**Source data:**
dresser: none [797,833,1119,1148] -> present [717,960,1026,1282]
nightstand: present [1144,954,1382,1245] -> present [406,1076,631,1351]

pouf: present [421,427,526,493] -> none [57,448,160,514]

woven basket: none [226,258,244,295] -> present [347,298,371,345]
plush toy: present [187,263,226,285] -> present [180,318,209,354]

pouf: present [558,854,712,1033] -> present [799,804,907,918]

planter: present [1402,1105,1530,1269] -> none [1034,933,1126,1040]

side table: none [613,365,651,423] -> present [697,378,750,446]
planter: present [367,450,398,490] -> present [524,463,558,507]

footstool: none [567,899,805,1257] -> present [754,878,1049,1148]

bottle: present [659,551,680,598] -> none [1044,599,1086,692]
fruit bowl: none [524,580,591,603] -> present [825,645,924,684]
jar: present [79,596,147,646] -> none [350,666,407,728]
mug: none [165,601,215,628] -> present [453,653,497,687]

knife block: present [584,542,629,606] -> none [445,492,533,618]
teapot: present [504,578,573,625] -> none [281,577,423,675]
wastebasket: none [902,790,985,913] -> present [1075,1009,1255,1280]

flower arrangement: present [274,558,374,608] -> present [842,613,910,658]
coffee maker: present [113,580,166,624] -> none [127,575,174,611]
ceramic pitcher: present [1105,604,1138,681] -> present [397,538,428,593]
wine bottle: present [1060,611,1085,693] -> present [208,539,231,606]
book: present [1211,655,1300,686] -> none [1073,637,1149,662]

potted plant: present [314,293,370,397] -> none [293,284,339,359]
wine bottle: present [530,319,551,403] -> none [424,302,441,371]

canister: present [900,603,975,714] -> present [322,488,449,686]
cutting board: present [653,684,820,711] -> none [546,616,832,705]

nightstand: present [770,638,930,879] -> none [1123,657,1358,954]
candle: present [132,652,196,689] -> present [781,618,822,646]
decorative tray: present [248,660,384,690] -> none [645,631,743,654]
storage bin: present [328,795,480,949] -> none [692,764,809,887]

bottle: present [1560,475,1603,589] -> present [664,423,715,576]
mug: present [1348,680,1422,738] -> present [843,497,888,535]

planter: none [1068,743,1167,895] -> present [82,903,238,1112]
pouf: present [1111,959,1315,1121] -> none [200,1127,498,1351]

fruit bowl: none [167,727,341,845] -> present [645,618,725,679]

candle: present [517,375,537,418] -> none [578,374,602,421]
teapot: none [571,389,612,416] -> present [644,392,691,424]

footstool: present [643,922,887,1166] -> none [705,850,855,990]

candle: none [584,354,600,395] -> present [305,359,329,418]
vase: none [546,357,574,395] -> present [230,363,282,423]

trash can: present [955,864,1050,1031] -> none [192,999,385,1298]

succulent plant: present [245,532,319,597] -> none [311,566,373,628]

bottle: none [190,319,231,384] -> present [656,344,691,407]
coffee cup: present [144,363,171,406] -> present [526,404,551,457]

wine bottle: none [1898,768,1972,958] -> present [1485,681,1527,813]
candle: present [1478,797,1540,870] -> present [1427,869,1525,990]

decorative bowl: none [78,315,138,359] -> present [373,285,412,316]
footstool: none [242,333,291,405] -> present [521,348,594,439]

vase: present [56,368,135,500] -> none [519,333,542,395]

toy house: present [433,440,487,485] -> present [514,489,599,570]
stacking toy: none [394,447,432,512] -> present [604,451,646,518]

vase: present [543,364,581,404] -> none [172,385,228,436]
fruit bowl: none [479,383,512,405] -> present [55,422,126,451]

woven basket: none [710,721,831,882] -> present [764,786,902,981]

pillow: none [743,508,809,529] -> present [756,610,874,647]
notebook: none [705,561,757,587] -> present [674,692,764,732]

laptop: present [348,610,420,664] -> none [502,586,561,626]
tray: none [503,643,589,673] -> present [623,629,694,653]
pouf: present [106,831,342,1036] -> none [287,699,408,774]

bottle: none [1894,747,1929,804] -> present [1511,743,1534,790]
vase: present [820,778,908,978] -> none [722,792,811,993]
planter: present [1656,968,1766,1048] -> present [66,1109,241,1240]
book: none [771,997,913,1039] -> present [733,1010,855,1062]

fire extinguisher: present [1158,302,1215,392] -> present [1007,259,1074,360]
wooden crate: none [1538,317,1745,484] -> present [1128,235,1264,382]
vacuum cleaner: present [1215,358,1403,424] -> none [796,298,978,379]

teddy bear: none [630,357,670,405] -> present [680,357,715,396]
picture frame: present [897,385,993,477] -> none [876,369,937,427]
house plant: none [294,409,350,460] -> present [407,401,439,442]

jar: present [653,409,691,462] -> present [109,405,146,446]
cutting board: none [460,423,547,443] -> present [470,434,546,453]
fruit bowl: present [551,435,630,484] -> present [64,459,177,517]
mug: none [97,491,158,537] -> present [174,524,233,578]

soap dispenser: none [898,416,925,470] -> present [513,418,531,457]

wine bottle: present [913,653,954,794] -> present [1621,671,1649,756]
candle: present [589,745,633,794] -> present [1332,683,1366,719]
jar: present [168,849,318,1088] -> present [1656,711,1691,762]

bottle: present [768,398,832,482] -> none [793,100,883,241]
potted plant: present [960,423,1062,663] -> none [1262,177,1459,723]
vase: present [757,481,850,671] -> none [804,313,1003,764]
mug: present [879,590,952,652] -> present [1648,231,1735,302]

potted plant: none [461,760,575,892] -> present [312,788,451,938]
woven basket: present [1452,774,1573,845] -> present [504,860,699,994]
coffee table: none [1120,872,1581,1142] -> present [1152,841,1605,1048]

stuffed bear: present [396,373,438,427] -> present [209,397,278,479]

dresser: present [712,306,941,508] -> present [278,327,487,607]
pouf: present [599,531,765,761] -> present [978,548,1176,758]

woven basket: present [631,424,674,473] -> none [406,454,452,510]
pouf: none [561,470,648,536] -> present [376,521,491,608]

**ASSIGNMENT:** Copy out, in full, each line above that has the word "woven" in it.

**COMPLETED TASK:**
woven basket: none [226,258,244,295] -> present [347,298,371,345]
woven basket: none [710,721,831,882] -> present [764,786,902,981]
woven basket: present [1452,774,1573,845] -> present [504,860,699,994]
woven basket: present [631,424,674,473] -> none [406,454,452,510]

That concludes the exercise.